Design/methodology/approach

Footwear retailing and marketing history is a neglected area. Unfortunately, no business records have survived from Robert Schlesinger’s shoe stores. However, it has been possible to reconstruct the history of the development of the Paprika Schlesinger brand from its extensive advertising in the Viennese newspaper, the Neue Freie Presse, with the guidance of the founder’s grandson, Prof Robert A. Shaw, Emeritus Professor of Chemistry, Birkbeck, University of London, England. This case study would not have been possible without the digitization of some major collections of primary sources. In 2014, the European Union’s Europeana digitization initiative launched a new portal via the Library of Europe website which provides access to selected digitized historic newspaper collections in libraries across Europe. The project partners include the Austrian National Library which has digitized full runs of several major historic Austrian newspapers, including the Neue Freie Presse.
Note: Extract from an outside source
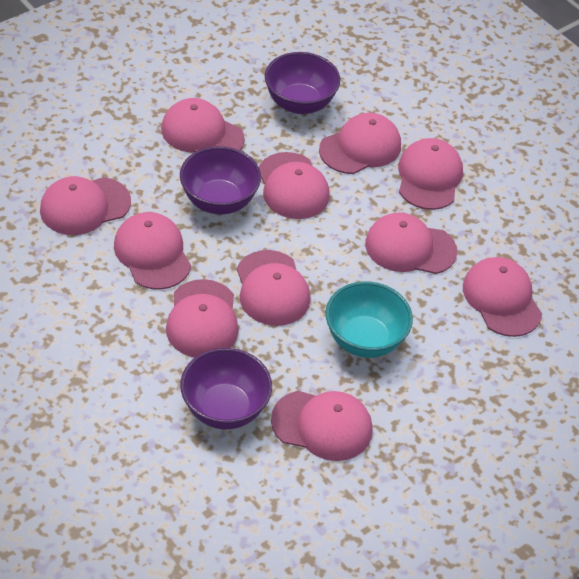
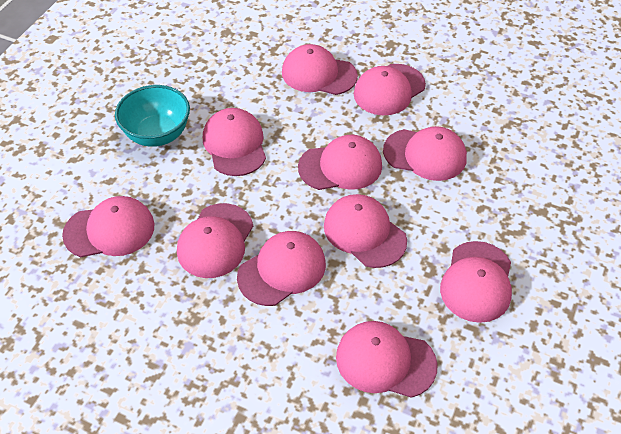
purple bowl: 3 -> 0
Other project partners which have digitized historic newspapers which are relevant to this paper are the Landesbibliothek Dr Friedrich Teßmann of Italy’s Südtirol region, the National Library of France and the Berlin State Library. An associate project partner library, the Slovenian National and University Library’s Digital Library of Slovenia, has also digitized relevant historic newspapers. Furthermore, the City of Vienna has digitized a complete set of Vienna city directories as part of its Wienbibliothek Digital project.

Findings

This paper suggests that Robert Schlesinger created one of the first European luxury retail shoe brands.

Originality/value

This is the first academic study of the historical development of the advertising and marketing of a European luxury retail shoe brand.